## YOUR TASK
Each of the lines below must be retyped character for character.

(Records from a dataset)
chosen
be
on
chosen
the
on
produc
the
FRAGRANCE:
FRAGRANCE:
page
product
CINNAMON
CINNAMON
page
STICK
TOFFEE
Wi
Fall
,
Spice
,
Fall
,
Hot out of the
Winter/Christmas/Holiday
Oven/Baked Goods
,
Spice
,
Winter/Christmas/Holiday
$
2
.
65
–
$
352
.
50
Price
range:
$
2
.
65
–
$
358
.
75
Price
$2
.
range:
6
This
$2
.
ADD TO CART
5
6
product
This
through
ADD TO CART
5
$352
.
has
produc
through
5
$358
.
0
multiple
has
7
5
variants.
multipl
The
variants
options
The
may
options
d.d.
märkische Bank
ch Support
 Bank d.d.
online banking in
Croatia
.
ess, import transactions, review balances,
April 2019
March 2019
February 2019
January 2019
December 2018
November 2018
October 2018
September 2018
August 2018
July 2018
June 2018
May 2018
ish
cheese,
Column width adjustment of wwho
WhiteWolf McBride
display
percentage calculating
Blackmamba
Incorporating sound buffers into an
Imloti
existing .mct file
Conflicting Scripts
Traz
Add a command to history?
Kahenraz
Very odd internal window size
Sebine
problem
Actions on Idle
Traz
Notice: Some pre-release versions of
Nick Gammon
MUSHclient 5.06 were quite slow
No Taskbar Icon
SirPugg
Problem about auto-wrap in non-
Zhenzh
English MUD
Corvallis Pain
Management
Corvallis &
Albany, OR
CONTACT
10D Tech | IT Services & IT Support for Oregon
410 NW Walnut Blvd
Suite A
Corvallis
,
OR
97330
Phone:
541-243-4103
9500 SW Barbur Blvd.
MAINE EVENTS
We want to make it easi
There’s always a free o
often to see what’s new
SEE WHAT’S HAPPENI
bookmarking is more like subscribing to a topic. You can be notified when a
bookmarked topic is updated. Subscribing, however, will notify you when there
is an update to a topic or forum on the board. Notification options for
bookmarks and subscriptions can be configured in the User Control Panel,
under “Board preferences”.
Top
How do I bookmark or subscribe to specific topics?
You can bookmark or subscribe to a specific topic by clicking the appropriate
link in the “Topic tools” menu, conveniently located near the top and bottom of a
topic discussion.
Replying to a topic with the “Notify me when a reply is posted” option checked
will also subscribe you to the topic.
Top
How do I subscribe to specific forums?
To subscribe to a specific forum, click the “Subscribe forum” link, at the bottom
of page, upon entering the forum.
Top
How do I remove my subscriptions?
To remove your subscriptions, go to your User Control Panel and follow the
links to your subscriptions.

## EXERCISE RESULT
chosen
be
on
chosen
the
on
produc
the
FRAGRANCE:
FRAGRANCE:
page
product
CINNAMON
CINNAMON
page
STICK
TOFFEE
Wi
Fall
,
Spice
,
Fall
,
Hot out of the
Winter/Christmas/Holiday
Oven/Baked Goods
,
Spice
,
Winter/Christmas/Holiday
$
2
.
65
–
$
352
.
50
Price
range:
$
2
.
65
–
$
358
.
75
Price
$2
.
range:
6
This
$2
.
ADD TO CART
5
6
product
This
through
ADD TO CART
5
$352
.
has
produc
through
5
$358
.
0
multiple
has
7
5
variants.
multipl
The
variants
options
The
may
options
d.d.
märkische Bank
ch Support
 Bank d.d.
online banking in
Croatia
.
ess, import transactions, review balances,
April 2019
March 2019
February 2019
January 2019
December 2018
November 2018
October 2018
September 2018
August 2018
July 2018
June 2018
May 2018
ish
cheese,
Column width adjustment of wwho
WhiteWolf McBride
display
percentage calculating
Blackmamba
Incorporating sound buffers into an
Imloti
existing .mct file
Conflicting Scripts
Traz
Add a command to history?
Kahenraz
Very odd internal window size
Sebine
problem
Actions on Idle
Traz
Notice: Some pre-release versions of
Nick Gammon
MUSHclient 5.06 were quite slow
No Taskbar Icon
SirPugg
Problem about auto-wrap in non-
Zhenzh
English MUD
Corvallis Pain
Management
Corvallis &
Albany, OR
CONTACT
10D Tech | IT Services & IT Support for Oregon
410 NW Walnut Blvd
Suite A
Corvallis
,
OR
97330
Phone:
541-243-4103
9500 SW Barbur Blvd.
MAINE EVENTS
We want to make it easi
There’s always a free o
often to see what’s new
SEE WHAT’S HAPPENI
bookmarking is more like subscribing to a topic. You can be notified when a
bookmarked topic is updated. Subscribing, however, will notify you when there
is an update to a topic or forum on the board. Notification options for
bookmarks and subscriptions can be configured in the User Control Panel,
under “Board preferences”.
Top
How do I bookmark or subscribe to specific topics?
You can bookmark or subscribe to a specific topic by clicking the appropriate
link in the “Topic tools” menu, conveniently located near the top and bottom of a
topic discussion.
Replying to a topic with the “Notify me when a reply is posted” option checked
will also subscribe you to the topic.
Top
How do I subscribe to specific forums?
To subscribe to a specific forum, click the “Subscribe forum” link, at the bottom
of page, upon entering the forum.
Top
How do I remove my subscriptions?
To remove your subscriptions, go to your User Control Panel and follow the
links to your subscriptions.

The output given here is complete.